(Excerpted text):

^^^^

His games program, originally called Tax Avoidance Routines No 1, was re-christened Jason in the Caves of the Cay Man and went on to make its publishers - formerly a major record company - immensely rich. It would lend Ivan money when he needed it or send him out on promotional trips in a borrowed Rolls Royce.

There ends, for the moment at least, this month's Story Time, and let me stress that, at this point in time, it is a story with no basis in truth. But that is only as far as I know, for I have a feeling that if it isn't happening now, it soon will be.

You see, several things have come to light recently that point to a new development in the business. Individually they are not worth repeating, but together they show that another analogy between computers and the record industry is showing up, and that it is an analogy that is not altogether wholesome in its connotations.

That analogy is, in one word, hype. Now that there is a goodish installed base of home computers out there, the software industry is scrabbling to jump on the bandwagon. Quite right, too, I hear someone say, and I agree with you - but only up to a point. With such a vast market growing ever more crowded with new games and hobby programs every day, something has to be done to get them noticed.

There was a time when all that was needed was a ten-penny advert in a magazine not totally dissimilar to PCW. The world was small enough then for it to be seen and noticed. Today that is not liable to be enough.

Already the advertisements are getting bigger and grander (quite right, too, I hear the publishers say). The authors of the programs are beginning to be publicised as personalities, which indeed some of them are. There are 'pop' charts showing which programs are selling best. It gets to look more like the record industry every day.

And, of course, the way things are going, that is exactly what it is going to be. The record companies, observing the diametrically opposing trends in sales potential of the record business and the home computer software business, are about to de-camp from the former to the latter en masse. (OK, so they're not necessarily actually going to give up the record making business, but they do know a good gravy train when they see one.)

As such companies move in, several things are likely to happen. One is that the home software business - games and stuff like that - will go from being shoe-string to the other thing. When it comes to promotional gambits, the megabucks are about to start flying around. What we have seen so far in software promotion has been kids stuff carried out on small change. These efforts have been worthwhile for many of the participants it is true, but now the big boys are coming out to play.

^^^^

Collected data:

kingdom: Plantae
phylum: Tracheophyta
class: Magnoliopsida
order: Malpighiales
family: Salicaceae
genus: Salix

^^^^

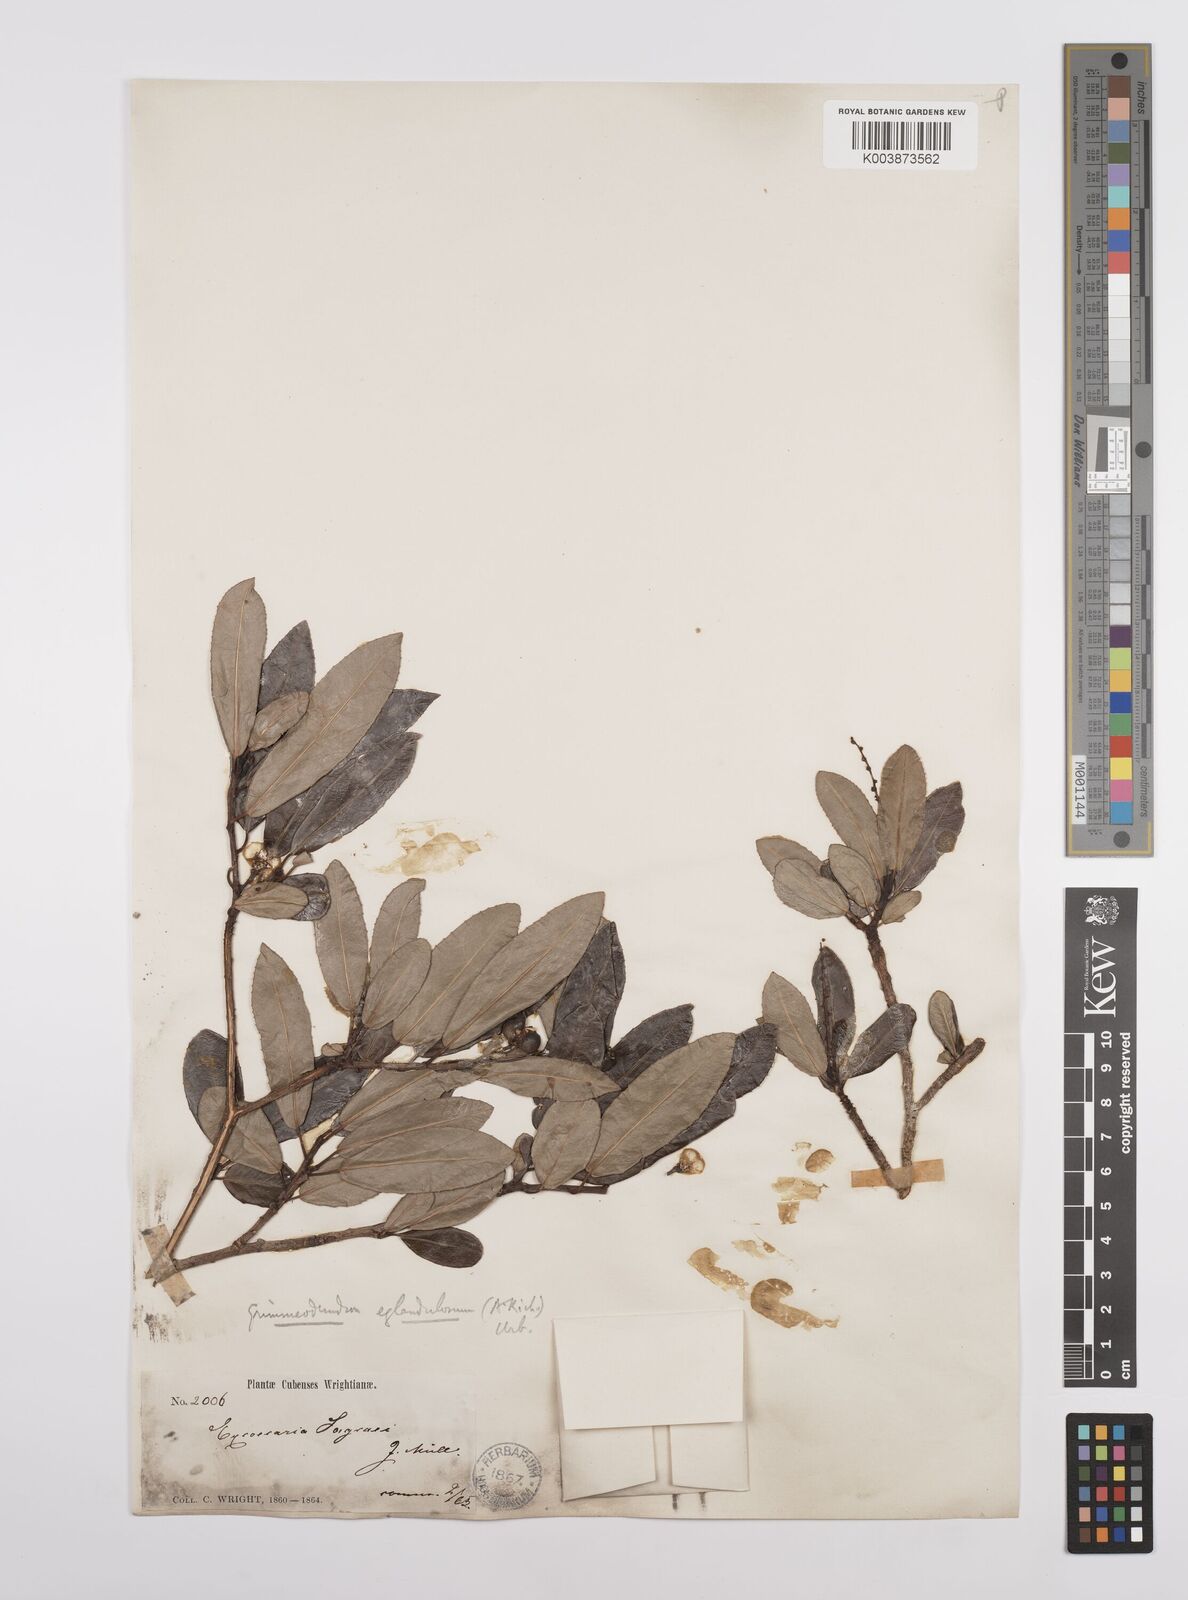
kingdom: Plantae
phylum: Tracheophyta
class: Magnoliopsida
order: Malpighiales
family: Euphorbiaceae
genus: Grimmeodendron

^^^^

(Work instructions):
1 - In the text about software hype, what was the games program first called before it was renamed Jason in the Caves of the Cay Man?
2 - Reproduce the part of the text about software hype starting with "His games program, originally" and going on through "in its connotations.".

(The solutions):
1 - Tax Avoidance Routines No 1.

2 -
His games program, originally called Tax Avoidance Routines No 1, was re-christened Jason in the Caves of the Cay Man and went on to make its publishers - formerly a major record company - immensely rich. It would lend Ivan money when he needed it or send him out on promotional trips in a borrowed Rolls Royce.

There ends, for the moment at least, this month's Story Time, and let me stress that, at this point in time, it is a story with no basis in truth. But that is only as far as I know, for I have a feeling that if it isn't happening now, it soon will be.

You see, several things have come to light recently that point to a new development in the business. Individually they are not worth repeating, but together they show that another analogy between computers and the record industry is showing up, and that it is an analogy that is not altogether wholesome in its connotations.